Being the President of the United States is not an easy job, especially when the country has the largest number of websites headquartered in its land and also has the largest tech companies in the world. But all this does not mean that President Obama should know tech, but one expects he would be better than what the ex-White House CIO has to report about his interaction with gadgets. According to CNET James Whittaker recently left Google.
He gave an interview to Computerworld and is displeased with the state of technical unpreparedness at the Oval Office. The world does not think as America does, but President Obama should think about what the world would think if he is not good in keeping things right in order at the Oval Office in terms of its technological updates and applications. But President Obama was very relaxed about the fact that in his first 40 days in the office, 23% of the time, the e-mail system at the White House was down.

══════════════════════════════

*Set exercise 1:* In the piece about President Obama and White House technology, how often was the White House e-mail system down during his first 40 days in office?
*Set exercise 2:* Pick up the piece about President Obama and White House technology after its last sentence and keep writing.
The records that come next aren't needed for anything here.

*Data section:*
══════════════════════════════

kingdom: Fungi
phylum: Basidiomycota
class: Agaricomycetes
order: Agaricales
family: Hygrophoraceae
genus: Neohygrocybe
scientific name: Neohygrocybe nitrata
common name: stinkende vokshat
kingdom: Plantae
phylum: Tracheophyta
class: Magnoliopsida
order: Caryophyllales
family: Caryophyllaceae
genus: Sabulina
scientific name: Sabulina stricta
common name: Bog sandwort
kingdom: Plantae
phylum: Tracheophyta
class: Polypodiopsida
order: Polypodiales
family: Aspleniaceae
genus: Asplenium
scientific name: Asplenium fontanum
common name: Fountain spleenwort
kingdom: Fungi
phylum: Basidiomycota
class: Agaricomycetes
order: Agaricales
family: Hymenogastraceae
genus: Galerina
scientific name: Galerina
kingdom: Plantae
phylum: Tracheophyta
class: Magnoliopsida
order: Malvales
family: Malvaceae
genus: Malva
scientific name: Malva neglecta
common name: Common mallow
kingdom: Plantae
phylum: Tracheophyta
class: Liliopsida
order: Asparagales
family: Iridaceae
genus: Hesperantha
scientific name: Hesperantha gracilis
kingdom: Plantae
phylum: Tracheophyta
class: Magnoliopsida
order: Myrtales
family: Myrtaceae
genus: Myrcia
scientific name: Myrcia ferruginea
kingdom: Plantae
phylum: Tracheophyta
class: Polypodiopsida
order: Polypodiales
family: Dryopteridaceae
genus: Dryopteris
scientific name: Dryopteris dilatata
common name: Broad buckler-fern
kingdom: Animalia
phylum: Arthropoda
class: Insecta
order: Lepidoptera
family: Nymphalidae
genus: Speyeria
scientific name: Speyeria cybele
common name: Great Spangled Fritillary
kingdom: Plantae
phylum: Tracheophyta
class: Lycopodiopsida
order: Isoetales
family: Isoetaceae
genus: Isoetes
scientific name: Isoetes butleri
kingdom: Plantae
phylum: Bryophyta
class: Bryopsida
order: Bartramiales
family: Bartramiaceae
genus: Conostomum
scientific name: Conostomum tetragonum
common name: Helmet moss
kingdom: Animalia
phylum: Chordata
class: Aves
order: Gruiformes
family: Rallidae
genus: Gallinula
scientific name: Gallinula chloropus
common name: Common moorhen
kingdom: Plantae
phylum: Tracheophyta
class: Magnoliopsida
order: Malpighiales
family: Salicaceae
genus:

══════════════════════════════

*Expected output 1:* It was down 23% of the time.

*Expected output 2:*
Just imagine that almost quarter of the times that the American citizens wanted to correspond with their President, but received no replies because the e-mail system was not even working. As if this was not enough of a tragedy, more than 80% of the staff of the President used technology which was out of date. Take for example the fact that many of the staff’s desktops (not laptops, of course, not even laptops) had floppy disk drives.
The worse in terms of lagging behind technology, which reminds us all of the conditions that only third world states suffer from, and it is that in February 2011, the White House network had a nine-hour outage. The staff reportedly used fax machines to keep things running in terms of news. To step into a better decade, things since then have reportedly been improved. It is better to get rid of the old stuff by spending on new technology that will help the government communicate better and faster.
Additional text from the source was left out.